Most reissues of the album contain the song "Sleepwalker", which was released in July 2000 to compete in the Finnish national final for the Eurovision Song Contest 2000.

Professional ratings
Review scores
| Source | Rating |
| AllMusic | Star Half star |
| Brave Words & Bloody Knuckles | Star Half star |
| Chronicles of Chaos | Star |
| Metal Hammer (GER) | Star |
| Kerrang! | ^{[citation needed]} |

==Background and release==
The writing and recording of Wishmaster was very fast and devoid of complications, in contrast with what had happened for Oceanborn. The main composer Tuomas Holopainen considers the album "the most distant and least personal (...) in the Nightwish catalogue", despite containing the "mother of all Nightwish songs - Dead Boys' Poem." The image of the dead boy would reappear in several songs of the following albums.
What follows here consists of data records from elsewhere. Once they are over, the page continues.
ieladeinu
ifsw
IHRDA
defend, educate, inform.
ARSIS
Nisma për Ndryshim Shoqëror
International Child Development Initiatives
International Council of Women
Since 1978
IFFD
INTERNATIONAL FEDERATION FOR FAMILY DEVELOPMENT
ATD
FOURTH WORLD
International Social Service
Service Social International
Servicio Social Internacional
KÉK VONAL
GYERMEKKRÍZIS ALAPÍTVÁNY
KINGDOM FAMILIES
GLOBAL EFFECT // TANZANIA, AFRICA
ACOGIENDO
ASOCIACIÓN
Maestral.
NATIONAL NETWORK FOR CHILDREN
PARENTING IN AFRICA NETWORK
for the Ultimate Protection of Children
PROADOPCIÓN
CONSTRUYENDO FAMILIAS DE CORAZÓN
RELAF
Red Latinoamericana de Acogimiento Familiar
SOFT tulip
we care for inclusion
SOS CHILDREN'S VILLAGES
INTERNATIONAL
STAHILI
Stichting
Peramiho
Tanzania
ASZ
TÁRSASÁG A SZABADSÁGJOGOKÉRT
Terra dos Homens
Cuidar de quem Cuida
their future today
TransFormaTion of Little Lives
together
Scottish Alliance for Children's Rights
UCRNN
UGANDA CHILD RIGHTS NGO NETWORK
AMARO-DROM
Wishmaster was issued on 8 May 2000, a few days earlier than its scheduled release, because the music had leaked onto the Internet.

==Musical style==
Wishmasters sound continues the bombastic symphonic power metal approach originally featured on Oceanborn, albeit with more emphasis on atmosphere and melody versus speed and heaviness. Perhaps even more so than its predecessor, Wishmaster has a very clear fantasy theme. While commonly considered to be closer to conventional power metal, there is still a great variety with slower songs like "Two for Tragedy" and "Dead Boy's Poem", and more epic pieces like "FantasMic". "The Kinslayer" is written about the victims of the Columbine High School massacre. "Wishmaster" was inspired by the fantasy novel series The Lord of the Rings and Dragonlance, mentioning Elbereth, Lórien, and the Grey Havens from the former; and Dalamar, Raistlin Majere (Dalamar's shalafi, or "master"), Gilthanas, the Sla-Mori, Silvara and the Inn of the Last Home from the latter. "FantasMic" is a song about the Disney animated movies, particularly their fantasy and fable elements, taking its title from the Disneyland show Fantasmic!.

==Track listing==

Wishmaster track listing
| No. | Title | Music | Length |
|---|---|---|---|
| 1. | "She Is My Sin" |  | 4:46 |
| 2. | "The Kinslayer" |  | 3:59 |
| 3. | "Come Cover Me" | Holopainen; Emppu Vuorinen; | 4:34 |
| 4. | "Wanderlust" |  | 4:50 |
| 5. | "Two for Tragedy" |  | 3:51 |
| 6. | "Wishmaster" |  | 4:23 |
| 7. | "Bare Grace Misery" | Holopainen; Vuorinen; | 3:39 |
| 8. | "Crownless" | Holopainen; Vuorinen; | 4:26 |
| 9. | "Deep Silent Complete" |  | 3:57 |
| 10. | "Dead Boy's Poem" |  | 6:47 |
| 11. | "FantasMic" |  | 8:18 |
| Total length: |  |  | 53:30 |

Japanese bonus track
| No. | Title | Length |
|---|---|---|
| 12. | "Sleepwalker" (heavy mix) | 3:10 |
| Total length: |  | 56:40 |

2007 reissue bonus tracks
| No. | Title | Length |
|---|---|---|
| 12. | "Sleepwalker" (original version) | 2:57 |
| 13. | "Wanderlust" (live at Pakkahuone) | 4:34 |
| 14. | "Deep Silent Complete" (live at Pakkahuone) | 4:24 |
| Total length: |  | 65:25 |

==Personnel==
Credits for Wishmaster adapted from liner notes.

Nightwish
- Tarja Turunen – vocals
- Tuomas Holopainen – keyboards, lyrics, songwriting
- Emppu Vuorinen – guitars, songwriting
- Sami Vänskä – bass
- Jukka Nevalainen – drums, percussion

Additional musicians
- Ike Vil – spoken words in "The Kinslayer"
- Sam Hardwick – spoken words in "Dead Boy's Poem"
- Esa Lehtinen – flute
- Matias Kaila – tenor vocals
- Kimmo Kallio – baritone vocals
- Riku Salminen – bass vocals
- Anssi Honkanen – bass vocals
- Ville Laaksonen – tenor vocals, choir arrangements

Production
- Tero Kinnunen – producer, engineering, recording
- Mikko Karmila – engineer, mixing, recording
- Mika Jussila – mastering
- Toni Härkönen – photography
- Maria Sandell – artwork
- Peter Dell – artwork, layout
- Markus Mayer – cover art

== Charts ==

| Chart (2000) | Peak position |
|---|---|
| Finnish Albums (Suomen virallinen lista) | 1 |
| French Albums (SNEP) | 66 |
| German Albums (Offizielle Top 100) | 21 |

==Certifications==

| Region | Certification | Certified units/sales |
| Finland (Musiikkituottajat) | Platinum | 79,447 |
| Germany (BVMI) | Gold | 150,000^{‡} |
^{‡} Sales+streaming figures based on certification alone.